Hibernia Atlantic has begun laying a 6021 km cable linking London to New York and the firm is confident it will earn its keep when it goes live in 2013.

The new cable will accelerate electronic trading based on computer algorithms that buy and sell without any human input. Indeed, an article in the Daily Telegraph claims that “a one millisecond advantage could be worth up to $100m (£63m) a year to the bottom line of a large hedge fund”.

Many of these algorithms will have been created by physicists who left academia to work in finance. But some in the industry blame these “rocket scientists” – and the techniques they borrowed from physics – for contributing to the economic crisis of 2008.

In this week’s Facebook poll we are asking “Can ideas borrowed from physics lead us to financial recovery?”. We’d like to hear what you think, so please feel free to explain your vote by posting a comment on the Facebook poll.

What do I think?
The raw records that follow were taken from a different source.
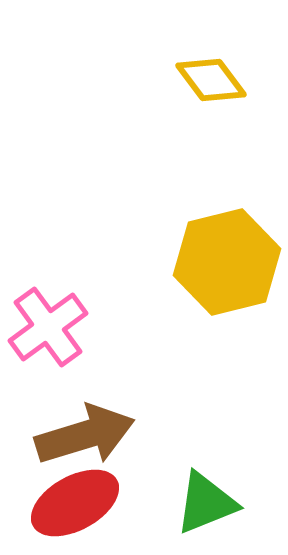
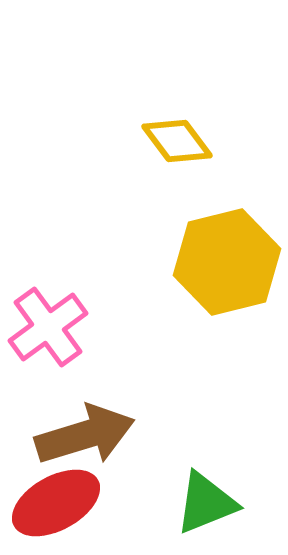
yellow diamond: moved 34 px left, 61 px down
red ellipse: moved 19 px left
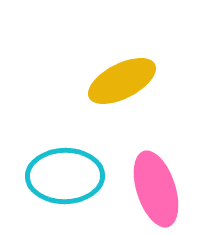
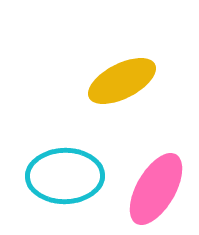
pink ellipse: rotated 48 degrees clockwise
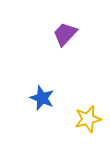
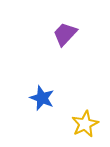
yellow star: moved 3 px left, 5 px down; rotated 12 degrees counterclockwise
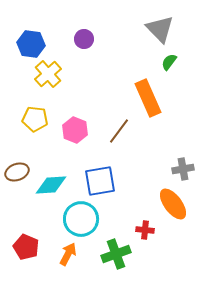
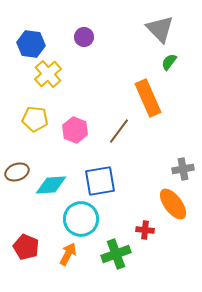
purple circle: moved 2 px up
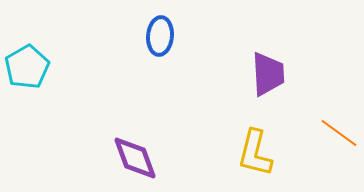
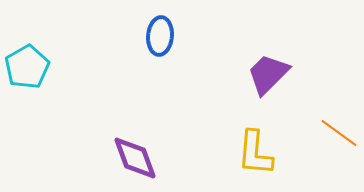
purple trapezoid: rotated 132 degrees counterclockwise
yellow L-shape: rotated 9 degrees counterclockwise
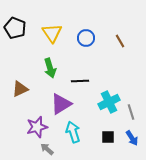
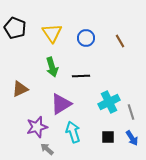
green arrow: moved 2 px right, 1 px up
black line: moved 1 px right, 5 px up
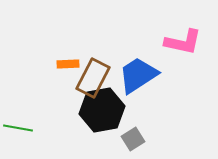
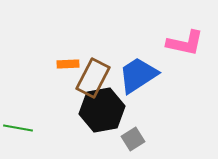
pink L-shape: moved 2 px right, 1 px down
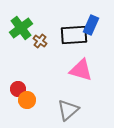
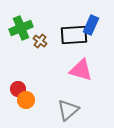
green cross: rotated 15 degrees clockwise
orange circle: moved 1 px left
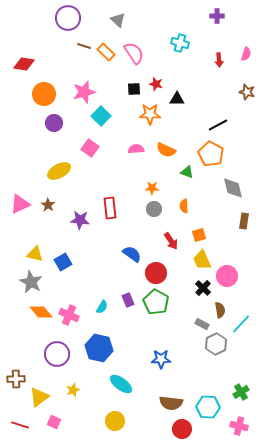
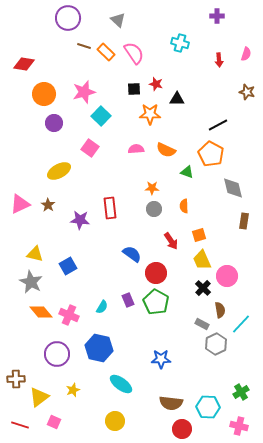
blue square at (63, 262): moved 5 px right, 4 px down
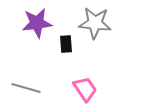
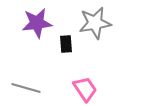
gray star: rotated 16 degrees counterclockwise
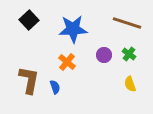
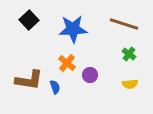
brown line: moved 3 px left, 1 px down
purple circle: moved 14 px left, 20 px down
orange cross: moved 1 px down
brown L-shape: rotated 88 degrees clockwise
yellow semicircle: rotated 77 degrees counterclockwise
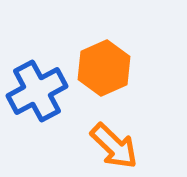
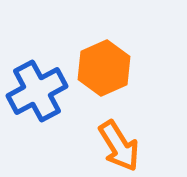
orange arrow: moved 5 px right; rotated 14 degrees clockwise
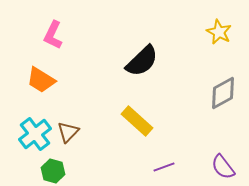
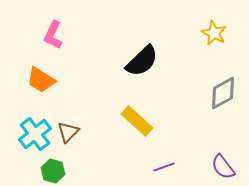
yellow star: moved 5 px left, 1 px down
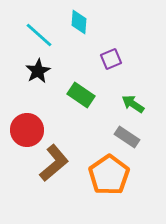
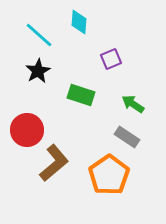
green rectangle: rotated 16 degrees counterclockwise
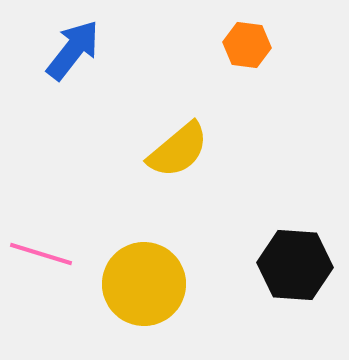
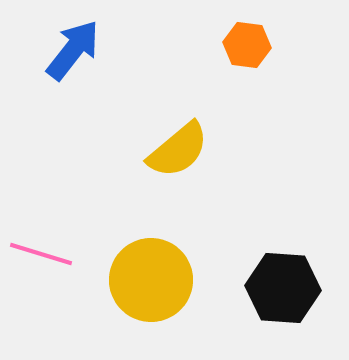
black hexagon: moved 12 px left, 23 px down
yellow circle: moved 7 px right, 4 px up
I agree with Isaac Newton, who after losing a bundle in the South Sea Bubble apparently said “I can calculate the motions of heavenly bodies but not the madness of men”.

In last week’s poll we asked for your opinion of art–science collaborations. Nearly half said “I love them, they’re fantastic!”, whereas only 3% said “Who cares? They’re a total waste of time”. The other options were “Hmm, some are great, some are not”, which garnered 35% and “They can be okay, but I often don’t ‘get’ the point”, which appealed to 11%.